New report gathers more clouds for DSME

2017-04-13

New report gathers more clouds for DSME

Dark clouds are on the government’s plans to salvage Daewoo Shipbuilding & Marine Engineering (DSME), as Clarksons Research, an authoritative market consultancy, revised its 2018 outlook on ship orders more skeptically. Its previous positive outlook offered strong grounds for the bailout scheme of providing new loans and rescheduling debts for the cash-strapped shipbuilder.

Also, the state-run Korea Development Bank (KDB), which leads the debt rescheduling negotiations, and the National Pension Service (NPS), which is one of DSME’s largest corporate bondholders, failed to iron out their differences, raising the likelihood of DSME being placed under court receivership.

According to industry sources on Tuesday, Clarksons Research recently came up with a new report where it reduced the expected number of ship orders for 2018 by 13 percent compared to its previous report released last September.

Worse, it turns particularly pessimistic for container ships and LPG and LNG tankers where Korean shipbuilders have an edge.

Citing an optimistic September 2016 report, the government decided last month to provide new loans worth 2.9 trillion won ($2.59 billion) to DSME on condition that creditors and bondholders agree to a 2.9 trillion won debt-to-equity swap and a 900 billion won debt rescheduling.

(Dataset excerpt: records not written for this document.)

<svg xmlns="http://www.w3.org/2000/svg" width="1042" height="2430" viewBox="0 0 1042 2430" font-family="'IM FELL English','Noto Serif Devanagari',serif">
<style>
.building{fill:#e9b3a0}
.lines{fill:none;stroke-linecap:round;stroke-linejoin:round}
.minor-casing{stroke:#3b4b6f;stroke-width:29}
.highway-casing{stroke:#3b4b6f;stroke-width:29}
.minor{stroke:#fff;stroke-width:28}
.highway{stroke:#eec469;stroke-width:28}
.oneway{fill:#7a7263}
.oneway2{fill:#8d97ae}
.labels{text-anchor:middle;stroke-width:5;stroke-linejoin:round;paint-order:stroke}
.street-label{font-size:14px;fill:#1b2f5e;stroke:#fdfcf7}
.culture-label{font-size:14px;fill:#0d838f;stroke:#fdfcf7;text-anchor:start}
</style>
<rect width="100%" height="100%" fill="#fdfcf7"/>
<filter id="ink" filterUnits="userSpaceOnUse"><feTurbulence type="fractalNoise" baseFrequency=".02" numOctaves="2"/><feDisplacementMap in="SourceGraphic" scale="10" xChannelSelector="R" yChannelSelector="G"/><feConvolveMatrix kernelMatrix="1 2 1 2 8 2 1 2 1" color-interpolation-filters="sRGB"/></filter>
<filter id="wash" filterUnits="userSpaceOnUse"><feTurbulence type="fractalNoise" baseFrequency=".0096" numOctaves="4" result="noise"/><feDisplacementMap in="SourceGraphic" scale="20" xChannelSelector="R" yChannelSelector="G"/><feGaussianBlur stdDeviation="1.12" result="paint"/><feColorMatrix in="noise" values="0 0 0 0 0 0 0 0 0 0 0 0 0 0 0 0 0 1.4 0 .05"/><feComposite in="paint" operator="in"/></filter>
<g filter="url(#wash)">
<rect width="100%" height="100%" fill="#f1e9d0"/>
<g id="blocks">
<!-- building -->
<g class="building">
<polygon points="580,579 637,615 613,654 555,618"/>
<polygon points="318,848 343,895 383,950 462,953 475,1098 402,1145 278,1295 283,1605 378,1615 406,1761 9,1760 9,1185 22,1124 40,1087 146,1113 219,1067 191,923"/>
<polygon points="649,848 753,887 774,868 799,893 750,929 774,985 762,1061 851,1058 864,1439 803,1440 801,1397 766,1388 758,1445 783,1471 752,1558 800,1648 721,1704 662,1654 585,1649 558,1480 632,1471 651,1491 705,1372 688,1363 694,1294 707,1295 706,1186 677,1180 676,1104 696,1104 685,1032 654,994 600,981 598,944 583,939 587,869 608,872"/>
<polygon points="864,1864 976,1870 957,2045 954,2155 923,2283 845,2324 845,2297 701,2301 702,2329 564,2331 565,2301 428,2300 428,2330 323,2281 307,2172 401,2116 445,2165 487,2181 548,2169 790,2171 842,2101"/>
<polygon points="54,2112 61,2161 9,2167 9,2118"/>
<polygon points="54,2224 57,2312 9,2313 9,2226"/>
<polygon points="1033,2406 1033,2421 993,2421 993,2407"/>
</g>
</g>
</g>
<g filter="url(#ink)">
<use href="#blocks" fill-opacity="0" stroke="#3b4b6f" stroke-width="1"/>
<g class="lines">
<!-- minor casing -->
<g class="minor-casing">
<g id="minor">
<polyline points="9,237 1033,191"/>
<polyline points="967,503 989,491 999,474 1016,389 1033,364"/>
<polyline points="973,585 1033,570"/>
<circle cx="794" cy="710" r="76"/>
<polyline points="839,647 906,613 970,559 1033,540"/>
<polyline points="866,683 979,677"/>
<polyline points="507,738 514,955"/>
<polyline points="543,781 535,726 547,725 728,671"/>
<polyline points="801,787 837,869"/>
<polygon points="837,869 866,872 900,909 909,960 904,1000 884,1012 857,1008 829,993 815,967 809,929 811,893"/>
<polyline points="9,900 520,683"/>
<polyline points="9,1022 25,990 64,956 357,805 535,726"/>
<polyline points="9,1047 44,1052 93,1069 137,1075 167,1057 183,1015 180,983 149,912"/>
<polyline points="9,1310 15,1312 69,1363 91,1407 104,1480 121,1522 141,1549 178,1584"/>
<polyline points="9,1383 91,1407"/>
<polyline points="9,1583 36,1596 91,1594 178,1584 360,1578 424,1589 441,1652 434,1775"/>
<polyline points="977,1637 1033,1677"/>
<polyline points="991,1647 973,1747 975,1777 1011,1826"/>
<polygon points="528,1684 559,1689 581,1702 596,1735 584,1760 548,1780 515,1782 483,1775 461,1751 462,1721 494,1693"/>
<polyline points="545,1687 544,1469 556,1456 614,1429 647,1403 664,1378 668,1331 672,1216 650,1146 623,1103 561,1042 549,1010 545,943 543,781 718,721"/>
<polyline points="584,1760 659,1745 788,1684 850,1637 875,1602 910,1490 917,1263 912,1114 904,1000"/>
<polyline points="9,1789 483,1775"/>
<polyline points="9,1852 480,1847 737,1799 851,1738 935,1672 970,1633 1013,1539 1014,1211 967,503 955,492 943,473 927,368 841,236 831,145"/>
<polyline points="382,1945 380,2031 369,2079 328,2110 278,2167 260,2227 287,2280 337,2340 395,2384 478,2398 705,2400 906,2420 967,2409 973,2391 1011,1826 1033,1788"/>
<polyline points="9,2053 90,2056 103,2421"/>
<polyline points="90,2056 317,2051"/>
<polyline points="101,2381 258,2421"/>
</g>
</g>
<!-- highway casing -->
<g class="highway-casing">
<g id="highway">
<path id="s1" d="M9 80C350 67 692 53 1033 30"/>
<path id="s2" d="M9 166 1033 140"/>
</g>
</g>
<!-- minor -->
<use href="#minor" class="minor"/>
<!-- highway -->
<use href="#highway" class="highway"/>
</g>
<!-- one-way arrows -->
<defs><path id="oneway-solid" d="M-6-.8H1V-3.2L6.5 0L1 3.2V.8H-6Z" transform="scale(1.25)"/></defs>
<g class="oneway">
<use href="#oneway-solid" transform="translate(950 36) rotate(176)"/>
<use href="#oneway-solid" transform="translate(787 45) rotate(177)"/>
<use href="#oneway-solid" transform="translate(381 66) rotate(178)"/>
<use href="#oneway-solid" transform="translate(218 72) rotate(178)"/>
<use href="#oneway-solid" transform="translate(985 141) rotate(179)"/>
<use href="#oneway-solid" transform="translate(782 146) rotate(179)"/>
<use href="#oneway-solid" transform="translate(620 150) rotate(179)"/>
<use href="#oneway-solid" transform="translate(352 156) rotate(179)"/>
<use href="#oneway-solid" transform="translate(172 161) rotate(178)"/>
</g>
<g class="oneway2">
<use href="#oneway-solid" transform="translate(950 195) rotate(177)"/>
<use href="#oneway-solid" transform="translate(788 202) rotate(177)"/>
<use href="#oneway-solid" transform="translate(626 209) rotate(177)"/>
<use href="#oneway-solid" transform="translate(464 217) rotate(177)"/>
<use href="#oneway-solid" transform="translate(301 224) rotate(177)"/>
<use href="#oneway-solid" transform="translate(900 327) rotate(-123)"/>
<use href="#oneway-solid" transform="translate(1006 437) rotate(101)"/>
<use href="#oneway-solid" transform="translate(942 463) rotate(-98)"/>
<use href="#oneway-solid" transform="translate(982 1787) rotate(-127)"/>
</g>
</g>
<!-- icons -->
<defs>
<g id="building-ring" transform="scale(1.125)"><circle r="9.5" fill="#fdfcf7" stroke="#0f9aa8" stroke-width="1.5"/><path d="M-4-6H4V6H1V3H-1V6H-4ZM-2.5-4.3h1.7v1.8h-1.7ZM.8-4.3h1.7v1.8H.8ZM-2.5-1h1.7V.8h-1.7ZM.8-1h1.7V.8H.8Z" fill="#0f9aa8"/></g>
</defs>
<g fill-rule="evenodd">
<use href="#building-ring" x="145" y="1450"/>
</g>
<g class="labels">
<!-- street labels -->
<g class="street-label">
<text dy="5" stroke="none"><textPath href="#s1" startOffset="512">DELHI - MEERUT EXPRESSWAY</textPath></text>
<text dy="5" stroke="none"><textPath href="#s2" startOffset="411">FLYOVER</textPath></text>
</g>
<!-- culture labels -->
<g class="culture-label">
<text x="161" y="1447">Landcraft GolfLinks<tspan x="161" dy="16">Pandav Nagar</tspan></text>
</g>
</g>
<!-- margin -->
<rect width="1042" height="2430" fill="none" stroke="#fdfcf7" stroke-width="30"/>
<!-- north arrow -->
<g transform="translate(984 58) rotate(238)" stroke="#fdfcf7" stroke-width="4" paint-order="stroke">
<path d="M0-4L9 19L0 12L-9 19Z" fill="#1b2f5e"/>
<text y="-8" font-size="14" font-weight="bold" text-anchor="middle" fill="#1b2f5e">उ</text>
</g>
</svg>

A government official said, “Even after the downward revision of 2018 orders, Clarksons Research expects the shipbuilding industry will rebound anyway.”

But criticisms have erupted that the Seoul administration depends too much on a report that can be revised every six months.

The government had already experienced a debacle after relying on a different Clarksons reports. While making a separate 4.2 trillion won support package for DSME in October 2015, the Financial Services Commission (FSC) cited Clarksons’ estimation that DSME would win new orders worth $11.5 billion in 2016.

However, DSME ended up netting merely $1.54 billion last year, over which FSC Chairman Yim Jong-yong said, “We committed a mistake by not being conservative enough.”

With questions lingering on the DSME support plan, the ailing shipbuilder is nearing court receivership as creditors are failing to narrow their differences.

Before infusing fresh taxpayer money in DSME, the government requested corporate bondholders and commercial paper holders to agree on a 50 percent debt-equity swap and 50 percent debt rescheduling on their receivables worth 1.5 trillion won.

The NPS, which holds DSME corporate bonds worth 390 billion won, has been calling for KDB to shoulder more of the burden. However, KDB on Monday flatly refused such a request, saying “there is no room for us to accept such calls.”

The NPS on Tuesday said it cannot accept the bailout plan.

“Though it may take time, DSME and the main shareholders of KDB and the Export-Import Bank of Korea should make a decision which can be accepted by involved parties.”

With the conflicts deepening, a two-day DSME corporate bondholders’ meeting will begin on April 17. If bondholders, including the NPS, fail to agree on the government’s plan, DSME will be placed under a pre-packaged plan, a mixture of court receivership and a debt workout plan.